Soni Bhavik N. 4
Research Summary
AI-generated summary
Hillenbrand (HI) Sr. VP Bhavik Soni Cashes Out 56,054 Shares
What Happened
- Bhavik N. Soni, Hillenbrand’s Sr. VP & Chief Information Officer, had multiple insider transactions on 2026-02-10 tied to the company’s merger. The filing shows dispositions and cancellations covering a total of 56,054 shares (15,597 + 14,234 + 18,683 + 7,540). Under the merger agreement each share was converted into the right to receive $32.00 in cash, so the cash consideration tied to these shares is approximately $1,793,728 (before any required tax withholding).
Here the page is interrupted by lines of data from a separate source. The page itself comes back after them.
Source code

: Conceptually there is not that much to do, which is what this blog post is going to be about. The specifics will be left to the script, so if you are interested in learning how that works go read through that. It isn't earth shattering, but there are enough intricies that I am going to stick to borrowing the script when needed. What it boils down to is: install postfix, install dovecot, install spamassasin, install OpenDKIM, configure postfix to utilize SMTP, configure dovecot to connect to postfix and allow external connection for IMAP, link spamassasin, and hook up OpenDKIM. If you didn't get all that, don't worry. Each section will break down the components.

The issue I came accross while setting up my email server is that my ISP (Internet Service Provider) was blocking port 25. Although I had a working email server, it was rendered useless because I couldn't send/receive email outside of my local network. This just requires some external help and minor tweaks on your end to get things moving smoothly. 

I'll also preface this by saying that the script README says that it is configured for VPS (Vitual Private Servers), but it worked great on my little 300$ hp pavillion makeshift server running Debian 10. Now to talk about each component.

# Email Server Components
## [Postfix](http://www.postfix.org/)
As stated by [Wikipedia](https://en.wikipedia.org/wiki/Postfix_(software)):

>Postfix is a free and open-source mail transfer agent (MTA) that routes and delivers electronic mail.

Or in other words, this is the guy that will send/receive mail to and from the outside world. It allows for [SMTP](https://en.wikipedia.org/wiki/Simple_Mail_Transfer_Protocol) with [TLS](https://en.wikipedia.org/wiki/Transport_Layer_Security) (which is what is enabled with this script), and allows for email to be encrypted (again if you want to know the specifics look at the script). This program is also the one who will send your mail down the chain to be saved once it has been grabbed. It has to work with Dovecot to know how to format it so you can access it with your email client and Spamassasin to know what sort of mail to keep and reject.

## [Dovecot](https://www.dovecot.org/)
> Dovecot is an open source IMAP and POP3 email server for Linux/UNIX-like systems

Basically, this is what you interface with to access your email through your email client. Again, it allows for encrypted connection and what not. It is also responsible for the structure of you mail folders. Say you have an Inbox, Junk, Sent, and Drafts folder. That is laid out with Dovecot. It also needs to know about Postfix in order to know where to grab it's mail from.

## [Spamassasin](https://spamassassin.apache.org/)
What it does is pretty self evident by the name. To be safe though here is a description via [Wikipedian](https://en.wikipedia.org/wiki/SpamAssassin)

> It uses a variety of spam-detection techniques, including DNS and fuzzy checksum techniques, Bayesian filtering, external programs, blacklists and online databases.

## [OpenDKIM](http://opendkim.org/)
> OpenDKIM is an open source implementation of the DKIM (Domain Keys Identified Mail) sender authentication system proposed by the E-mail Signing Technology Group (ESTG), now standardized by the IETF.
The Form 4 lists N/A for per-share price because the shares/awards were cashed out under the merger terms rather than sold in the open market.
Key Details
- Transaction date: February 10, 2026 (effective date of the Merger).
- Merger consideration: $32.00 per share (per filing footnote F1); total cash ≈ $1,793,728 before withholding.
- Reported items: dispositions of common shares and derivative interests (RSUs/options) and a brief acquisition/award entry reflecting RSU treatment prior to cancellation.
- Shares owned after transaction: not explicitly detailed in this Form 4 (many awards/options were cancelled for cash at the Effective Time).
- Notable footnotes: transactions resulted from the Agreement and Plan of Merger (Footnotes F1–F4). RSUs (time- and performance-based) and options were cancelled and converted to cash per the merger terms; payments are net of required tax withholding.
- Filing timeliness: filing reports the transactions dated the same day (no late filing indicated).
Context
- These were merger-related cash settlements (not open-market buys or discretionary sales). Restricted stock units and certain options were cancelled and paid out under the merger agreement — a routine corporate action when a company is being acquired. Such cash-outs do not necessarily reflect the insider’s personal view of the company’s future performance.